Investors didn’t have to look far to find out why Disney suddenly chose to upend its business. The company reported a rare drop in revenue and profit -- from falling ad sales at ESPN and a decline at the film division. The moves show how seriously Chief Executive Officer Bob Iger views the threat from streaming services like Netflix and Amazon.com Inc. and their impact on conventional pay-TV.
“Our direct-to-consumer services mark an entirely new growth strategy for the company, one that takes advantage of the incredible opportunity that changing technology provides us to leverage the strength of our great brands,” Iger said in the statement.
Shares of Disney fell as much as 2.6 percent to $104.25 in extended trading after the announcements. Netflix, which is losing a key supplier, lost 3.5 percent $172.15.
The ability to stream some of Disney’s most valuable sports and films without a cable TV subscription shows how rapidly the business is changing. The new Disney entertainment service will feature Disney films, as well as new programs and content from the company’s Disney Channel library. Those will include movies from the Disney studios and Pixar, but not Marvel or Lucasfilm, the producer of “Star Wars.”
The immediate fallout for Netflix is minimal, though investors may fear other Hollywood studios will move against the company and more carefully restrict what they sell to the online service. Netflix will spend more than $6 billion on programming in 2017, much of it from other media outlets, and has a long term budget of $15.7 billion.
“U.S. Netflix members will have access to Disney films on the service through the end of 2019, including all new films that are shown theatrically through the end of 2018,” Los Gatos, California-based Netflix said in a statement. “We continue to do business with the Walt Disney Company on many fronts, including our ongoing relationship with Marvel TV.”
To jumpstart its new services, Disney is buying control of BamTech, the streaming arm of Major League Baseball, in which it previously held a one-third stake. The company is paying $1.58 billion to raise its stake to 75 percent.
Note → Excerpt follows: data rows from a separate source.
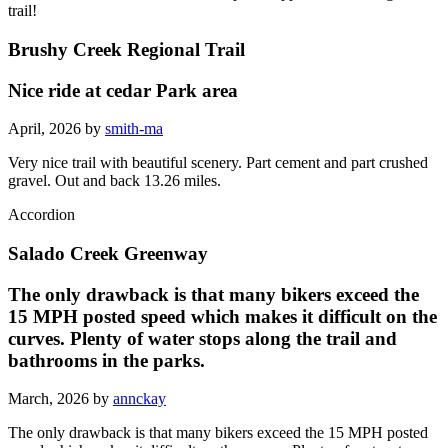
trail!
Brushy Creek Regional Trail
Nice ride at cedar Park area
April, 2026 by
smith-ma
Very nice trail with beautiful scenery. Part cement and part crushed
gravel. Out and back 13.26 miles.
Accordion
Salado Creek Greenway
The only drawback is that many bikers exceed the
15 MPH posted speed which makes it difficult on the
curves. Plenty of water stops along the trail and
bathrooms in the parks.
March, 2026 by
annckay
The only drawback is that many bikers exceed the 15 MPH posted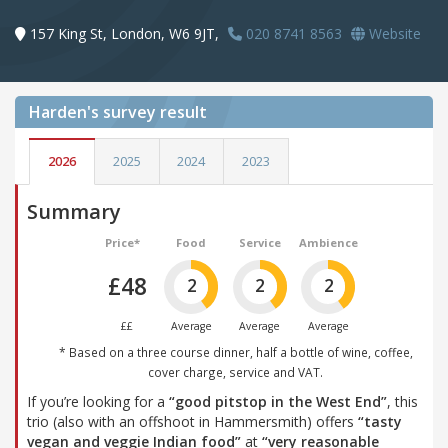
157 King St, London, W6 9JT,
020 8741 8563
Website
Harden's
survey result
2026
2025
2024
2023
Summary
Price*
Food
Service
Ambience
£48
2
2
2
££
Average
Average
Average
* Based on a three course dinner, half a bottle of wine, coffee,
cover charge, service and VAT.
If you’re looking for a
“good pitstop in the West End”
, this
trio (also with an offshoot in Hammersmith) offers
“tasty
vegan and veggie Indian food”
at
“very reasonable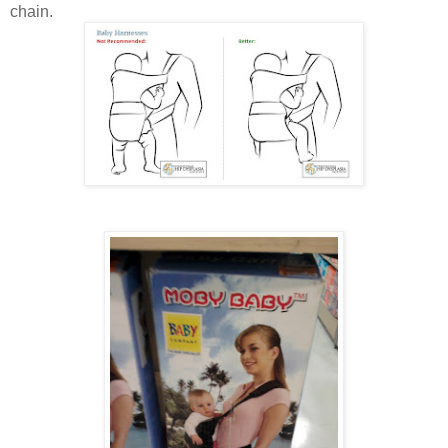
chain.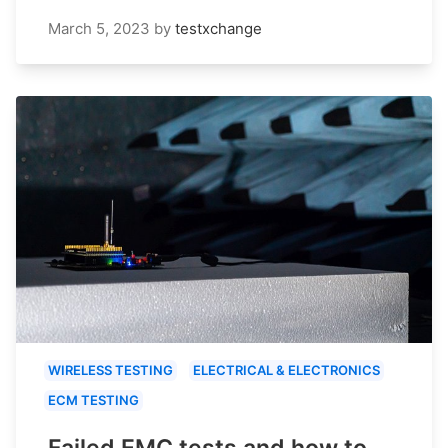
March 5, 2023
by
testxchange
WIRELESS TESTING
ELECTRICAL & ELECTRONICS
ECM TESTING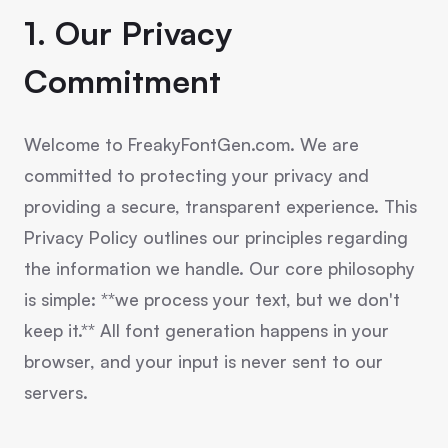
1. Our Privacy
Commitment
Welcome to FreakyFontGen.com. We are
committed to protecting your privacy and
providing a secure, transparent experience. This
Privacy Policy outlines our principles regarding
the information we handle. Our core philosophy
is simple: **we process your text, but we don't
keep it.** All font generation happens in your
browser, and your input is never sent to our
servers.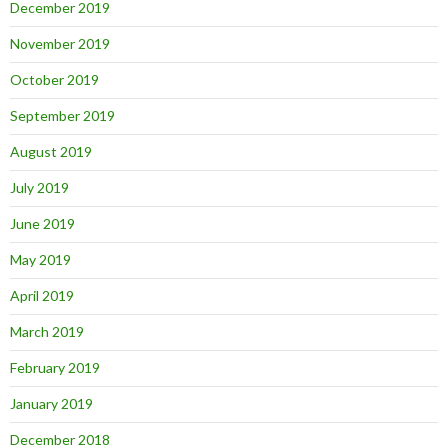
December 2019
November 2019
October 2019
September 2019
August 2019
July 2019
June 2019
May 2019
April 2019
March 2019
February 2019
January 2019
December 2018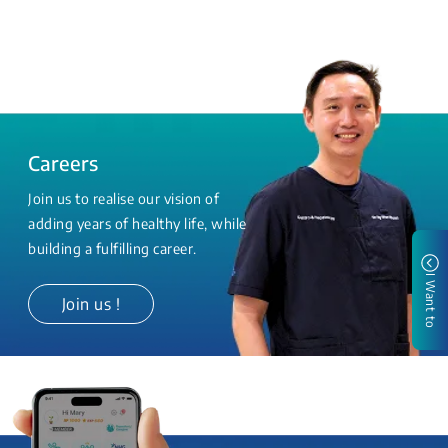
Careers
Join us to realise our vision of
adding years of healthy life, while
building a fulfilling career.
I Want to
Join us !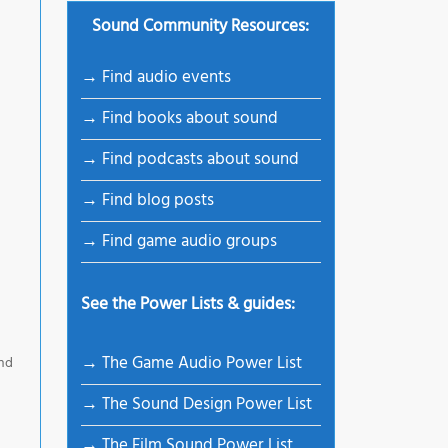
Sound Community Resources:
→ Find audio events
→ Find books about sound
→ Find podcasts about sound
→ Find blog posts
→ Find game audio groups
See the Power Lists & guides:
→ The Game Audio Power List
and
→ The Sound Design Power List
→ The Film Sound Power List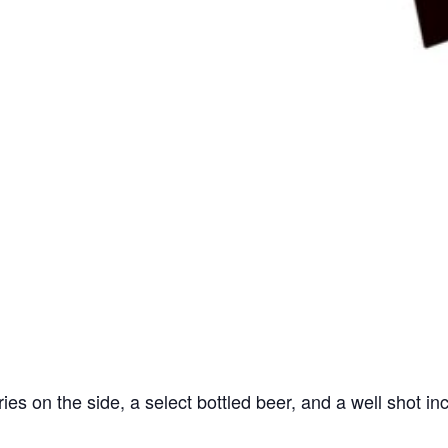
ries on the side, a select bottled beer, and a well shot in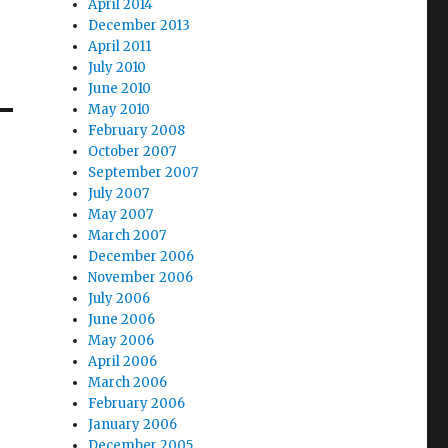
April 2014
December 2013
April 2011
July 2010
June 2010
May 2010
February 2008
October 2007
September 2007
July 2007
May 2007
March 2007
December 2006
November 2006
July 2006
June 2006
May 2006
April 2006
March 2006
February 2006
January 2006
December 2005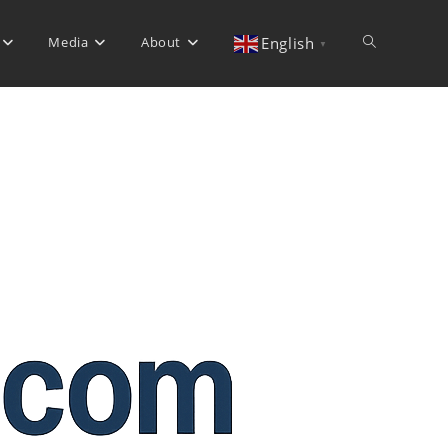
Media
About
Toggle
English
▼
website
search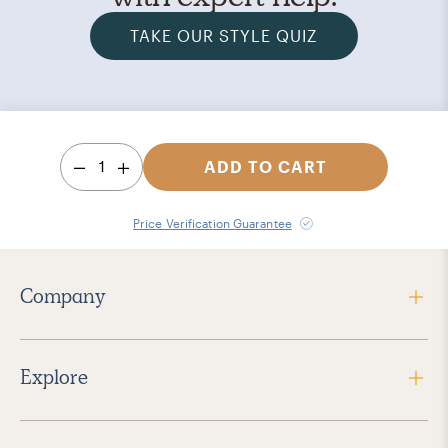
TAKE OUR STYLE QUIZ
1
ADD TO CART
Price Verification Guarantee
Company
Explore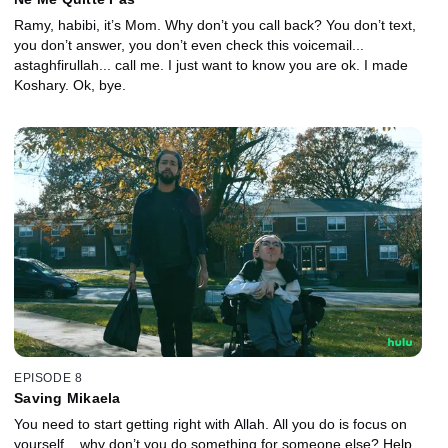
Ramy, habibi, it’s Mom. Why don’t you call back? You don’t text,
you don’t answer, you don’t even check this voicemail...
astaghfirullah... call me. I just want to know you are ok. I made
Koshary. Ok, bye.
EPISODE 8
Saving Mikaela
You need to start getting right with Allah. All you do is focus on
yourself... why don’t you do something for someone else? Help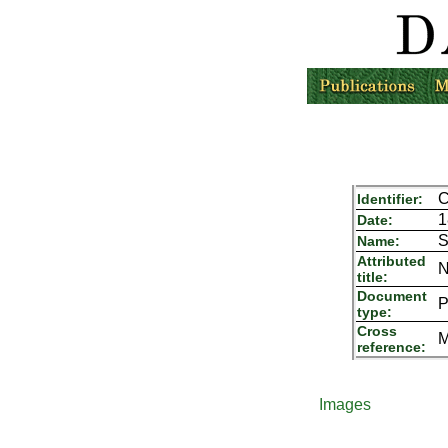
C
Identifier:
1
Date:
S
Name:
Attributed
N
title:
Document
P
type:
Cross
M
reference:
Images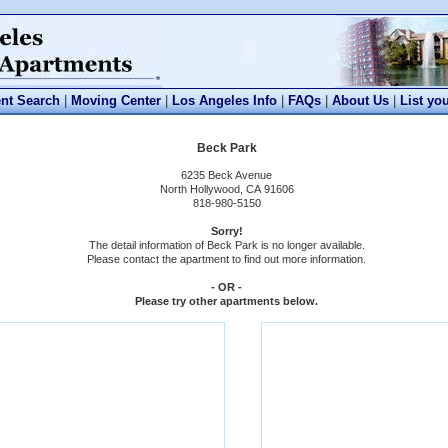
nt Search
|
Moving Center
|
Los Angeles Info
|
FAQs
|
About Us
|
List yo
Beck Park
6235 Beck Avenue
North Hollywood, CA 91606
818-980-5150
Sorry!
The detail information of Beck Park is no longer available.
Please contact the apartment to find out more information.
- OR -
Please try other apartments below.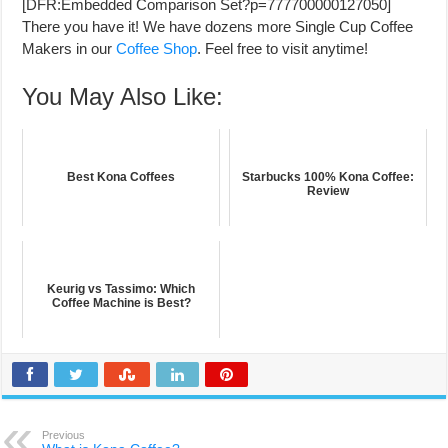
[DFR:Embedded Comparison Set?p=777700000127050]
There you have it! We have dozens more Single Cup Coffee
Makers in our
Coffee Shop
. Feel free to visit anytime!
You May Also Like:
Best Kona Coffees
Starbucks 100% Kona Coffee:
Review
Keurig vs Tassimo: Which
Coffee Machine is Best?
Previous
Disney said it plans to market the Disney and ESPN streaming services directly to consumers, in app stores and from authorized pay-TV providers.
To address the concerns of pay-TV services, Iger said on a call with investors that none of the programming currently on ESPN would be on the online service. Plans for the two services have major ramifications for pay TV providers like Comcast Corp. and AT&T Inc.’s DirecTV. Subscribers pay more than $7 a month for ESPN, making it the most expensive basic cable channel and a major reason why consumers sign up for pay TV.
As if to underscore the growing threat to its business, Disney on Tuesday also reported fiscal third-quarter sales that missed analysts’ estimates, because of shrinking ad sales at ESPN and lower results from its film division.
Sales were little changed at $14.2 billion in the period ended July 1, Disney said, and trailed analysts’ estimates of $14.4 billion. Profit fell to $1.58 a share, beating the $1.55 average of analysts’ projections.
Profits at the company’s cable networks division fell 23 percent to $1.46 billion, due to higher programming costs and lower ad revenue.
Disney warned last year that fiscal 2017 would be difficult, hurt by rising costs to televise National Basketball Association games and fewer films being released by its studio.